• **分析文本**:
▶

类似 impute5 ，首先也需要对输入的基因型数据进行 index

bgzip chr_1.vcf
bcftools index chr_1.vcf.gz

基本使用方式类似，如下

shapeit4 --reference reference.vcf.gz  --input unphased.vcf.gz --map chr20.b37.gmap.gz --region 20 --output phased.vcf.gz

• --reference ：参考面板（index），vcf.gz 或 bcf 格式，经过测试可以使用全部染色体的基因型文件。注意参考面板和验证群的chrom, position, ref, alt 必须一致 ，shapeit4 只会使用参考面板和验证群的共同位点。
• --input ：验证群基因型文件（index），vcf.gz 或 bcf 格式，经过测试可以使用全部染色体的基因型文件

shapeit4 默认使用芯片数据，如果使用测序数据，增加选项 –sequencing 。

shapeit2

官网网址

定相命令

从shapeit2下载二进制文件，解压即可

无参定相如下 (首先需要按照染色体拆分开，一次定相一条染色体)，其中

• --input-bed ： 输入的二进制文件前缀。输入文件也可以使用 vcf （--input-vcf file）
• --output-max： 输出文件， 这里也可以只使用前缀（--output-max gwas.phased）
• --thread 8 : 多进程

shapeit2 --input-bed gwas \
        --output-max gwas.phased.haps gwas.phased.sample \
        --thread 8 \
        --force

shapeit2 运行过程中会对数据进行检查，如果存在缺失率超过 5% 的样本或位点，或者单态的位点（无变异）都会提出 warnings 。如果存在个体的缺失率为 100% ，则会报错。

实际运行过程中发现以下报错，个体缺失率超过 10% 就会报错，结果文件为空文件。加入 --force 选项后就可以正常运行。

ERROR: 3 individuals with high rates of missing data (>10%). These individuals should be removed. You can disable this error with --force (at your own risk).

有参考群填充命令如下，加入选项 --input-ref ，这里使用的是 HAP/LEGEND/SAMPLE 格式 ，因此需要转格式。

shapeit2 --input-bed gwas \
        --output-max gwas.phased \
        --input-ref reference.haplotypes reference.legend reference.sample \
        --thread 8 \
        --force

注意，验证群的位点必须均在参考群中，位点的染色体，物理位置， ref/alt 必须保持一致（因此输入文件只能使用二进制格式或VCF，不能使用ped/map），不然会报错。

◀

(已保存条目)
▶

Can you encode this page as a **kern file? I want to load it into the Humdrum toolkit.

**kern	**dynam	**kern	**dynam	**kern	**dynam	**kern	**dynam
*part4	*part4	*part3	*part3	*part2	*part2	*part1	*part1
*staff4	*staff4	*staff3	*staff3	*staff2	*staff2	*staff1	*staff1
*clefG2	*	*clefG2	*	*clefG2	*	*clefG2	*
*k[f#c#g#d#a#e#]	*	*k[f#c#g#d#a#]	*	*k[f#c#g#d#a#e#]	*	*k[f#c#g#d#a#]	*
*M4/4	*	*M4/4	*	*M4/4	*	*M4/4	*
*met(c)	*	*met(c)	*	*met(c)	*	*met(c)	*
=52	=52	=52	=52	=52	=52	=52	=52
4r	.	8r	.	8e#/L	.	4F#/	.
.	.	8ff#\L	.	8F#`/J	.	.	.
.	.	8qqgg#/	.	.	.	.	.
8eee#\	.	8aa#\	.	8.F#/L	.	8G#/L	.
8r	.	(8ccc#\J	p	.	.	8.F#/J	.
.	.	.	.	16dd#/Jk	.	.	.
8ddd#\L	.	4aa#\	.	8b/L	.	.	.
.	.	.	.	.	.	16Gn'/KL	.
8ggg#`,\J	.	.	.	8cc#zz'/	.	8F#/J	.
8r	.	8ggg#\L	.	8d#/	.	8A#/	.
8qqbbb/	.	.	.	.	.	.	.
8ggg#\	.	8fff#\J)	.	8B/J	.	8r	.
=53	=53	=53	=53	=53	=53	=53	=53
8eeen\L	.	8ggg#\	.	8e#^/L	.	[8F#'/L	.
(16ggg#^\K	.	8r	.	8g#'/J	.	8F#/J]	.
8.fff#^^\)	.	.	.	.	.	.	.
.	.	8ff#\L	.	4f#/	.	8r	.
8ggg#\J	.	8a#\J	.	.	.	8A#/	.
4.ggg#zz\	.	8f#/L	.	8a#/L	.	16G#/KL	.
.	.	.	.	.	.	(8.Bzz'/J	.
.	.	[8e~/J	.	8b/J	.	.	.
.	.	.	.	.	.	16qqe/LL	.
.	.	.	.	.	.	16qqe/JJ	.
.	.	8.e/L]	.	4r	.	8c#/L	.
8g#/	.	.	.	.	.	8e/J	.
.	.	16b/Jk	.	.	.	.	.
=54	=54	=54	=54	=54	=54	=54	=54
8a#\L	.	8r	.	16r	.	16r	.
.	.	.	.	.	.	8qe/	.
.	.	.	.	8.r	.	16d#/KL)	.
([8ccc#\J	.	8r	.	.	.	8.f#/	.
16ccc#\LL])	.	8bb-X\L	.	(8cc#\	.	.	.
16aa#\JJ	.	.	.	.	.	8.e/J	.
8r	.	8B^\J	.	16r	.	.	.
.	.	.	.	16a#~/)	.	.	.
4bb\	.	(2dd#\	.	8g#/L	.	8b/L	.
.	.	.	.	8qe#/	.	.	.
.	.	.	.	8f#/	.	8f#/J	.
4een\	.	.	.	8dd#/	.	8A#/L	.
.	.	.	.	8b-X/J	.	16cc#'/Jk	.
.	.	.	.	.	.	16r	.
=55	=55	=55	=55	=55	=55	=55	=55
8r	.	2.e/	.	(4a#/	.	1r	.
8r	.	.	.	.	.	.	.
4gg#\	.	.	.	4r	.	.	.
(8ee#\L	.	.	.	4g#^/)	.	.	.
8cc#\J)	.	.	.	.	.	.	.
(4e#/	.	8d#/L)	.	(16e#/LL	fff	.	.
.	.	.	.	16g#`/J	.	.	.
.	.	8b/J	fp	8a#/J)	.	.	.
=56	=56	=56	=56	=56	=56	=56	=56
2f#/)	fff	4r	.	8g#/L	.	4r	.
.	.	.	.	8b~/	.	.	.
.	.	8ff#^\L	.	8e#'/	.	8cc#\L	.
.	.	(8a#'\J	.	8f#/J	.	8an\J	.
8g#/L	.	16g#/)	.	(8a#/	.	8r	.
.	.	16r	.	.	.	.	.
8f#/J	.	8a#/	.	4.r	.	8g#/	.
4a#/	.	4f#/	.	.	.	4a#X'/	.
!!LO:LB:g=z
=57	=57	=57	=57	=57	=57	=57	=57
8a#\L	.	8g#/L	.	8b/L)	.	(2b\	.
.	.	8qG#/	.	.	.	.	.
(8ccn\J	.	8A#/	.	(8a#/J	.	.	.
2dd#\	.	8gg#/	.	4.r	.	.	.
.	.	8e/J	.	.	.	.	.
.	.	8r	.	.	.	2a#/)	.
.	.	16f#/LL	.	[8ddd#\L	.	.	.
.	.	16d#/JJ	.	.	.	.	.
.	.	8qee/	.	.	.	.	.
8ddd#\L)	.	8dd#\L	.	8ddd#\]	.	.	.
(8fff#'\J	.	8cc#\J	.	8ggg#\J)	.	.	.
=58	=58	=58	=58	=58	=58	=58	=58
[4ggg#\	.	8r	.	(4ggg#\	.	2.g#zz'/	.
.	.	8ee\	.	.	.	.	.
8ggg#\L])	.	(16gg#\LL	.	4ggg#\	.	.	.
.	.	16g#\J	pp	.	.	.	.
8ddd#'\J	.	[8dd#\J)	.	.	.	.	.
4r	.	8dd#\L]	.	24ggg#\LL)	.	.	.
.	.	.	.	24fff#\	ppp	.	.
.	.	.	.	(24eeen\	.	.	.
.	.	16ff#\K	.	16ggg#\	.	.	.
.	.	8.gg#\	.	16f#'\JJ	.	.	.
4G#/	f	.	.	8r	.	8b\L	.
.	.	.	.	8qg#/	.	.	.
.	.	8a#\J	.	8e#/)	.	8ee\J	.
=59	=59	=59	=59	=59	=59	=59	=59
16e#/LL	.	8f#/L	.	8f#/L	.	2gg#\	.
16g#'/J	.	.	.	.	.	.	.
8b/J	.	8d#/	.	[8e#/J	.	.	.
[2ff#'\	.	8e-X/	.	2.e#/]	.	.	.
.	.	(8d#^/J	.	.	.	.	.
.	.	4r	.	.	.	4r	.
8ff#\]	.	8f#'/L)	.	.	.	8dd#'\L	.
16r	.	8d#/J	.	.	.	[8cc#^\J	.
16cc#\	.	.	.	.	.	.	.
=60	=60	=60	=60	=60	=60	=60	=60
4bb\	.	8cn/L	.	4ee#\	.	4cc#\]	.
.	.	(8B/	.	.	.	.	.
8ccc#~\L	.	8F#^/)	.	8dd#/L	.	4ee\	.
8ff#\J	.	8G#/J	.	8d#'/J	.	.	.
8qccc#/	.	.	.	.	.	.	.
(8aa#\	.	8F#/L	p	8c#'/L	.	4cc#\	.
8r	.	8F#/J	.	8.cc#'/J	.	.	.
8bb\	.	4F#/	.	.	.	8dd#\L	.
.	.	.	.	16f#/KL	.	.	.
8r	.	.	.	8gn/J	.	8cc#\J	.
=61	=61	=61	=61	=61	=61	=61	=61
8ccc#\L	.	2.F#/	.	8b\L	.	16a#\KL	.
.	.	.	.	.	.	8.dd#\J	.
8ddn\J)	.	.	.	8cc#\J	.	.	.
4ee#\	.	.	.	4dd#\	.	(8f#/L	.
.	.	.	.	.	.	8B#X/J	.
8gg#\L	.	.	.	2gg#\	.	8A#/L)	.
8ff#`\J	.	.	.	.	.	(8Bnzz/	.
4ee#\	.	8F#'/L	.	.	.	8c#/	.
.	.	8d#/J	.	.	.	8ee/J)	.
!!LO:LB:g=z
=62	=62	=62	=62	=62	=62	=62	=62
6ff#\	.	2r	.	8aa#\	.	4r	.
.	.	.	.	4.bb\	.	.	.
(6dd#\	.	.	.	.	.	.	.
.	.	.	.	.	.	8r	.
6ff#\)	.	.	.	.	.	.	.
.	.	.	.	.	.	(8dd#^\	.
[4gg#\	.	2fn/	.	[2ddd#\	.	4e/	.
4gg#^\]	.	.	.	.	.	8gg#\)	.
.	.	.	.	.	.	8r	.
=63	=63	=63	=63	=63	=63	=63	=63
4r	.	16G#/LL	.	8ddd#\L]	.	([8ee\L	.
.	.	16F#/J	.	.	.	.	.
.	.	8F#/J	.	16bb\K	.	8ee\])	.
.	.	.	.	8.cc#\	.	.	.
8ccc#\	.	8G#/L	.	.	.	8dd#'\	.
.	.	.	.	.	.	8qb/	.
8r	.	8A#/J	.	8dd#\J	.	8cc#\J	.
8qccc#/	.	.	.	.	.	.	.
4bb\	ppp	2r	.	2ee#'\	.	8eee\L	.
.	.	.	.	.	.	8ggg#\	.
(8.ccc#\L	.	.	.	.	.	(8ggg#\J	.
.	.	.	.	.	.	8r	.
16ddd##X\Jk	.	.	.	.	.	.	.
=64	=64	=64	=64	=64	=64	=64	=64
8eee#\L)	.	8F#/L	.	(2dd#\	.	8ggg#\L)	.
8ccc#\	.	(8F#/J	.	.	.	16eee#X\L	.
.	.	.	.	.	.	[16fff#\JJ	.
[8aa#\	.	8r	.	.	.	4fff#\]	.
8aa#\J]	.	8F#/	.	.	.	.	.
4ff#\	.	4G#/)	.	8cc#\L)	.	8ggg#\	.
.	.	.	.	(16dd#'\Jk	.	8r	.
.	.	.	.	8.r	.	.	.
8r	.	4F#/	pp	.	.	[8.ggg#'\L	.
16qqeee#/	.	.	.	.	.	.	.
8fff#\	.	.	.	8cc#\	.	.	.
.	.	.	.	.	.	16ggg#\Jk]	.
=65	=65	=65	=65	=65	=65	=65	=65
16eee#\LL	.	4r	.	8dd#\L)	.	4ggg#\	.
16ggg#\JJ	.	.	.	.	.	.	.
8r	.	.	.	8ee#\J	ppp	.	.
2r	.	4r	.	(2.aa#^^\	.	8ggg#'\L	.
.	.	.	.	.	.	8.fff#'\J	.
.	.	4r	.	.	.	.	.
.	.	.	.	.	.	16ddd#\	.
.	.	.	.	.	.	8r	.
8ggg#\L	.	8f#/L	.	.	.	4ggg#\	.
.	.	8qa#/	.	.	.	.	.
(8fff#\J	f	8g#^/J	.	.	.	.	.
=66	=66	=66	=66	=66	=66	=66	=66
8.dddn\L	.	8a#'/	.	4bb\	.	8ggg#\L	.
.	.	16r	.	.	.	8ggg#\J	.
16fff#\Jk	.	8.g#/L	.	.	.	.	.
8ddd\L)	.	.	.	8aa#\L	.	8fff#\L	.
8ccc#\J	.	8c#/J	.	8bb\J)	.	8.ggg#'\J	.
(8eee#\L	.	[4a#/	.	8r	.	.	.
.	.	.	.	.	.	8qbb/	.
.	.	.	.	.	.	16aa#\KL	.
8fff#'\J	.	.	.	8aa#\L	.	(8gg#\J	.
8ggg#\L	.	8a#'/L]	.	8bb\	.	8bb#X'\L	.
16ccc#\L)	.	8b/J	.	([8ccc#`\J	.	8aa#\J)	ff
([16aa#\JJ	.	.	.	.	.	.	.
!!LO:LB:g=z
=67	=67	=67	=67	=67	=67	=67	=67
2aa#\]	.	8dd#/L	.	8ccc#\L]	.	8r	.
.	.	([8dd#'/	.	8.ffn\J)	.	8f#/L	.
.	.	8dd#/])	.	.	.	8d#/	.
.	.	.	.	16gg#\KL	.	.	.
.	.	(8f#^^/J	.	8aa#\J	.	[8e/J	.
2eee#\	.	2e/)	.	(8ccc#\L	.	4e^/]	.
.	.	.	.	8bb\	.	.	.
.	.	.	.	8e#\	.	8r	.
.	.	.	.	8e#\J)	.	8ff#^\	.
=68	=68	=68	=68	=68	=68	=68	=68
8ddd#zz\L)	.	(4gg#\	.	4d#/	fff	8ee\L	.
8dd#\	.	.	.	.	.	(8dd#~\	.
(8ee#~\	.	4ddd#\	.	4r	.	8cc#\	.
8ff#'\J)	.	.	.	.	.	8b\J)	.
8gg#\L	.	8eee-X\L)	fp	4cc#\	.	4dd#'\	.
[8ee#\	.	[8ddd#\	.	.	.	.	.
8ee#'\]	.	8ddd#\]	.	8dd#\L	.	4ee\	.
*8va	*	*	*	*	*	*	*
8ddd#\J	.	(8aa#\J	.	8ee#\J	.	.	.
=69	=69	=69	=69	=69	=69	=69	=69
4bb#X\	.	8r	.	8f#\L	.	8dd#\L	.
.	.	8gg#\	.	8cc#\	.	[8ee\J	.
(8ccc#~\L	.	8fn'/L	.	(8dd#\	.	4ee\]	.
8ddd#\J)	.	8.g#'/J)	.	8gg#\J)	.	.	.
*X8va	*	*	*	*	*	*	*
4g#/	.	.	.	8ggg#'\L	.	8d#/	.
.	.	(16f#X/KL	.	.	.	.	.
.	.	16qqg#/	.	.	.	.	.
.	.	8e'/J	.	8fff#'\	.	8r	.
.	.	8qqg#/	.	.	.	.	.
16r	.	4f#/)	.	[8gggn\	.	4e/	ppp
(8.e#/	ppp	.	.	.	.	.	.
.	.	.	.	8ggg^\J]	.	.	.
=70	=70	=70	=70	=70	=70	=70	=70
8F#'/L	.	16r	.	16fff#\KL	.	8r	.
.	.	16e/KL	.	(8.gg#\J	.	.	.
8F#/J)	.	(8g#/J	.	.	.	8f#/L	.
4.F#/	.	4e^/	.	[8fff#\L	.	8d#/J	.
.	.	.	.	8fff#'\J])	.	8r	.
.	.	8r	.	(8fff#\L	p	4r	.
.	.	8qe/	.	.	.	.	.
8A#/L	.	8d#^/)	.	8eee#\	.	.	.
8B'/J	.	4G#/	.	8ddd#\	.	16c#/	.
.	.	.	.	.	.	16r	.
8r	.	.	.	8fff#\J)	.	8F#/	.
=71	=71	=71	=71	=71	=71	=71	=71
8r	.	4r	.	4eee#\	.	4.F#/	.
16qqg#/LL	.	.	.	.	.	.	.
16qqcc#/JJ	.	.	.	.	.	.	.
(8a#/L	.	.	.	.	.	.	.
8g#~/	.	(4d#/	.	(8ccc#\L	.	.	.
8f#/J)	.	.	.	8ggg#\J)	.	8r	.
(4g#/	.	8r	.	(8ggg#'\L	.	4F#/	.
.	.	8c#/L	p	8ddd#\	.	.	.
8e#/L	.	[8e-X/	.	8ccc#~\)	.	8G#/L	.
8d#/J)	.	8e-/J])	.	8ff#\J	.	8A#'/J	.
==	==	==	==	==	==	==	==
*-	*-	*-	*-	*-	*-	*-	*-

◀

• **任务目标**:
前面那段介绍 shapeit4 与 shapeit2 基因型定相用法的文字，请从它最后一句之后接着往下写。

• **习题解答**:
输出文件如下

• shapeit_[date]_[time]_UUID.log ：日志文件，可以通过 --output-log gwas.phased.log指定日志文件名称
• haps 文件
• sample 文件

可以将定相结果文件从 HAPS/SAMPLE 转化为两种不同的格式，第一种是转为 HAP/LEGEND/SAMPLE 格式 （这是 impute2 的参考面板的输入格式，注意 --output-ref 不能只提供前缀）

shapeit2 -convert \
        --input-haps gwas.phased \
        --output-ref gwas.phased.hap gwas.phased.leg gwas.phased.sam

第二种格式是转化为 VCF 格式

shapeit2 -convert \
        --input-haps gwas.phased \
        --output-vcf gwas.phased.vcf

下面具体介绍一下不同的输出文件格式

HAPS/SAMPLE 格式

假设我们有 4 个样本和 3 个 SNP ，SAMPLE 文件用于描述样本情况，举例如下，前两行是标题行，之后每一行表示一个个体，前3列分别为样本1 - 样本2 - 缺失率。

ID_1 ID_2 missing
0    0    0
UNR1 UNR1 0
UNR2 UNR2 0
UNR3 UNR3 0
UNR4 UNR4 0

HAPS 用于描述 SNP 情况和单倍型，如下所示，每一行代表一个 SNP ，前 5 列分别为 染色体 - SNP - 物理位置 - 第一个碱基 - 第二个碱基；之后的列每两列组成一对，这两列表示一个个体的单倍型。

举个例子，第 6 列和第 7 列内容分别是 000 和 011 ，这里 0 代表第一个碱基，1代表第二个碱基，因此也就是说第一个个体的单倍型为 ATA 和 ACT 。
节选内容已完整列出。